The Story Of How The Wachowskis Landed The Matrix Is More Complex Than The Legend
With hype beginning to build for "The Matrix Resurrections," now is a good time to poke a hole in one of the biggest and most persistent myths about how writer/directors Lana and Lilly Wachowski convinced Warner Bros. to let them make the original 1999 movie. Let's lay out the legend behind the first film's creation and then get to the actual truth of how it got made.
The Legend
If you watched "The Matrix" in 1999 and were so blown away by it that you took to the Internet to find out everything you could about the mysterious filmmakers behind the movie, you probably came across a version of this story — a story that permeated cinephile circles so deeply that it is still believed by many today. The tale goes something like this: Chicago-based writer/directors Lana and Lilly Wachowski wrote "The Matrix" as a comic book, but quickly realized it should be a movie instead. With only one produced screenplay under their belts — the middling hitmen thriller "Assassins" — Warner Bros. would not let them direct such an ambitious science fiction project without proving their worth behind the camera. So they decided to make "Bound," a low-budget neo-noir about two lesbians who try to rip off the mob. That film was well received and liked by critics, and it proved to the studio that the Wachowskis were ready for the big leagues. WB gave them the go-ahead, and the rest is history.
The Truth
Except that's not quite how it happened. It turns out that story featured a little retrospective Hollywood myth-making, courtesy of "The Matrix" producer Joel Silver. When an interviewer asked them if "Bound" was indeed made as an audition piece to secure directing duties on "The Matrix," the duo rolled their eyes. "Joel made that up," Lana sighed.
What really happened was that the siblings had a negative experience with "Assassins," a mostly forgettable movie that is probably best remembered for giving us this perfect Antonio Banderas gif that has become a staple of social media. Their script was essentially taken away from them and rewritten, but WGA rules prevented them from removing their names from the project; luckily, they escaped from that experience mostly unscathed and decided to focus on directing a movie themselves.

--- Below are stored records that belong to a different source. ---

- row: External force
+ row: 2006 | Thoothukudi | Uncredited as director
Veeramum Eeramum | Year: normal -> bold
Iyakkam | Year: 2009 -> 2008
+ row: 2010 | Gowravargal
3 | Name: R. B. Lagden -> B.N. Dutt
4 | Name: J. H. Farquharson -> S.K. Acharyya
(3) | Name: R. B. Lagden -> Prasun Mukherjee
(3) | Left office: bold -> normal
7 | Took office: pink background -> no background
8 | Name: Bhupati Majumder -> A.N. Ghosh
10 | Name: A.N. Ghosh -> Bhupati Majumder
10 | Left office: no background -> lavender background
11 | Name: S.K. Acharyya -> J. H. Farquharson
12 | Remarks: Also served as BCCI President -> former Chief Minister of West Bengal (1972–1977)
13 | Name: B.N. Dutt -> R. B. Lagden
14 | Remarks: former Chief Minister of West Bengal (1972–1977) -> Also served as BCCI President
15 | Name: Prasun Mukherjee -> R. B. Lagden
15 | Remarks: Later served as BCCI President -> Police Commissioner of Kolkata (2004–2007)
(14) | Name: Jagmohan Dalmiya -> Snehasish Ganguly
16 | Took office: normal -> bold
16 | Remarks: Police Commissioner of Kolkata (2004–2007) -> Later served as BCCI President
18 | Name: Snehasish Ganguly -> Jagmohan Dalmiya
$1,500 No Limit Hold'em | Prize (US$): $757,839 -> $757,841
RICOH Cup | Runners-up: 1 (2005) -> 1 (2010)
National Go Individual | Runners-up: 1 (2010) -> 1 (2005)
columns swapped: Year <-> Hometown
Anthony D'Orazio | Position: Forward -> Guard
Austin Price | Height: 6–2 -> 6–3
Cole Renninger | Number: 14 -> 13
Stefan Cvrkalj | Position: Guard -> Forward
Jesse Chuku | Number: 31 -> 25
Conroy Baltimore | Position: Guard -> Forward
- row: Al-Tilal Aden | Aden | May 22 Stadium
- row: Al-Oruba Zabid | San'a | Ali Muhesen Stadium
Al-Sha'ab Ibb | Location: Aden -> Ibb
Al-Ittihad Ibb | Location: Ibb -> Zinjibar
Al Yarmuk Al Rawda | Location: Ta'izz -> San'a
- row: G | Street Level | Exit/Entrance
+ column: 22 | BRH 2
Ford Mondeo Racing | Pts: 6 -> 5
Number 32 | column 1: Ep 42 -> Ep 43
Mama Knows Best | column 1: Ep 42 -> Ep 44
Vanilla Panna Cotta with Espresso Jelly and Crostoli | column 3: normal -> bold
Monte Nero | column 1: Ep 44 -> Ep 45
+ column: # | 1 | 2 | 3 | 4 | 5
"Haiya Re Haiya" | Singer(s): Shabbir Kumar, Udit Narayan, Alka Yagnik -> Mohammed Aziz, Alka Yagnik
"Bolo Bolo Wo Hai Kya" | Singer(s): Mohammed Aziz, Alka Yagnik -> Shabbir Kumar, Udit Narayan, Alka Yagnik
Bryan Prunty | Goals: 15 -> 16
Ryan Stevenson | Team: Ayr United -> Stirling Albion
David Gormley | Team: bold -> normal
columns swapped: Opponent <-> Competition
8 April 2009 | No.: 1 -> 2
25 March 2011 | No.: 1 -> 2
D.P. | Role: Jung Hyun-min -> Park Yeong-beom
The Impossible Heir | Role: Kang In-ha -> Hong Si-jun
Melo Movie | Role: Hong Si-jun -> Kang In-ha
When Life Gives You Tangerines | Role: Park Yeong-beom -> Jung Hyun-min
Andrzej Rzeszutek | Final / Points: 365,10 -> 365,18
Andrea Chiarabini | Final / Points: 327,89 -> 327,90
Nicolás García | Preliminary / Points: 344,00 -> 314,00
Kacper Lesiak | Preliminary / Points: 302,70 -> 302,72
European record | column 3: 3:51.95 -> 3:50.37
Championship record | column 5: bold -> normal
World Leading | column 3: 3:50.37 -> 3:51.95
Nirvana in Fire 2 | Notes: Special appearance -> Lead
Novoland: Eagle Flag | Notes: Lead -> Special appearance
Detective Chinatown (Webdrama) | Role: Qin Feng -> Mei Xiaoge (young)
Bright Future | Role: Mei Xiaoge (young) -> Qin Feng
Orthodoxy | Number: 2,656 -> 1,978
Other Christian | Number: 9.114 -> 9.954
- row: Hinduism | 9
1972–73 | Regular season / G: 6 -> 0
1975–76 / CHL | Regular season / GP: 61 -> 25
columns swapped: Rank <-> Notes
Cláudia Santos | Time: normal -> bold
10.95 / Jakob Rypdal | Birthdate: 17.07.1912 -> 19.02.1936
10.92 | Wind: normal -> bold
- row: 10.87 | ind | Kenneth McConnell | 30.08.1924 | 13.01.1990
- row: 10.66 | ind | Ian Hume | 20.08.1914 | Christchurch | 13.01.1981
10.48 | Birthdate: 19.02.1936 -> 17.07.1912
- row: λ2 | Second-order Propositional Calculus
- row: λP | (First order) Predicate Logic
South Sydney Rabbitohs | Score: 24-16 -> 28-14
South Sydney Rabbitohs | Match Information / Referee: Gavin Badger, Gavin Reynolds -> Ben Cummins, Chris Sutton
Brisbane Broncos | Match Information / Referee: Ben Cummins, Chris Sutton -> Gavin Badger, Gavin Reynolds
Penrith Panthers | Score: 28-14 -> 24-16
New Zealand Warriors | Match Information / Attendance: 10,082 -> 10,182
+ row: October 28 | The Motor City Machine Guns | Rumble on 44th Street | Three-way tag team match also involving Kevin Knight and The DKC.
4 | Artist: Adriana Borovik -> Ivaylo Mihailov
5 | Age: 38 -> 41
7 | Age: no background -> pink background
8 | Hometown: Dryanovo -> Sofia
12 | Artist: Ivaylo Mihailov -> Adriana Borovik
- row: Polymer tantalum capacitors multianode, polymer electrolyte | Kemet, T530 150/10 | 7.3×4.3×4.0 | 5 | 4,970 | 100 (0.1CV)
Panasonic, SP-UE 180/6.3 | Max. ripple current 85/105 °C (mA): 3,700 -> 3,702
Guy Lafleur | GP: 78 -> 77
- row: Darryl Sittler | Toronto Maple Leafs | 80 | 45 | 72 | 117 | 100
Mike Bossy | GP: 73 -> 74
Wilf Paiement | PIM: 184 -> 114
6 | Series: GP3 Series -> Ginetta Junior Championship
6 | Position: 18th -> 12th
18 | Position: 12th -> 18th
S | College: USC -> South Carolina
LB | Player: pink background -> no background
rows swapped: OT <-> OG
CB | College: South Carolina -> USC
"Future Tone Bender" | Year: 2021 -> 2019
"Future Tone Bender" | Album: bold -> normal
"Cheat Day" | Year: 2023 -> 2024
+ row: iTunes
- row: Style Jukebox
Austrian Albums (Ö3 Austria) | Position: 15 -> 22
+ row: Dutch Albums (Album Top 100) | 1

But it's easy to see why Silver's narrative about "Bound" being a trial run still persists. The movie is a tightly plotted, sizzling little thriller that features several elements the Wachowskis would later incorporate into "The Matrix." Some of the themes are similar — they're both movies about being trapped in more ways than one — and a few of the visuals could basically work in either project: Gina Gershon's leather jacket and short hair are like a proto-version of Trinity, and there are several shots of telephones, wallpaper, elevators, boots, and overhead hallways that would be basically repeated in "The Matrix." "Bound" is also where the Wachowskis first worked with "Matrix" cinematographer Bill Pope and actor Joey Pantaliano. As Lana said in an early interview:
"We sort of made it for people who are kind of like us who go to the movies a lot and are generally kind of bored by movies today. We tried to make a movie that was entertaining, that had sex and violence because we like sex and violence. And that had a lot of deeper intellectual concepts...We had this idea about a woman who you would see on the street and make a host of sexual assumptions and they would all be wrong and that sort of lent itself to this constant idea of surfaces and truth under surfaces."
Of course, exploring the truth under the surface is what "The Matrix" is all about.
So while it's clear that the two movies were made by the same filmmakers, the story of how they made the jump from one film to the next is not quite as clear cut as the easily digestible Hollywood mythology would have you believe. The WB brass was almost certainly impressed by what they were able to accomplish with "Bound" — it remains an extremely impressive movie (streaming now on Hulu and Paramount+!) — but the notion that it was made specifically to pass some sort of studio test? That's like a perfectly cooked steak in the Matrix: juicy, but ultimately fake.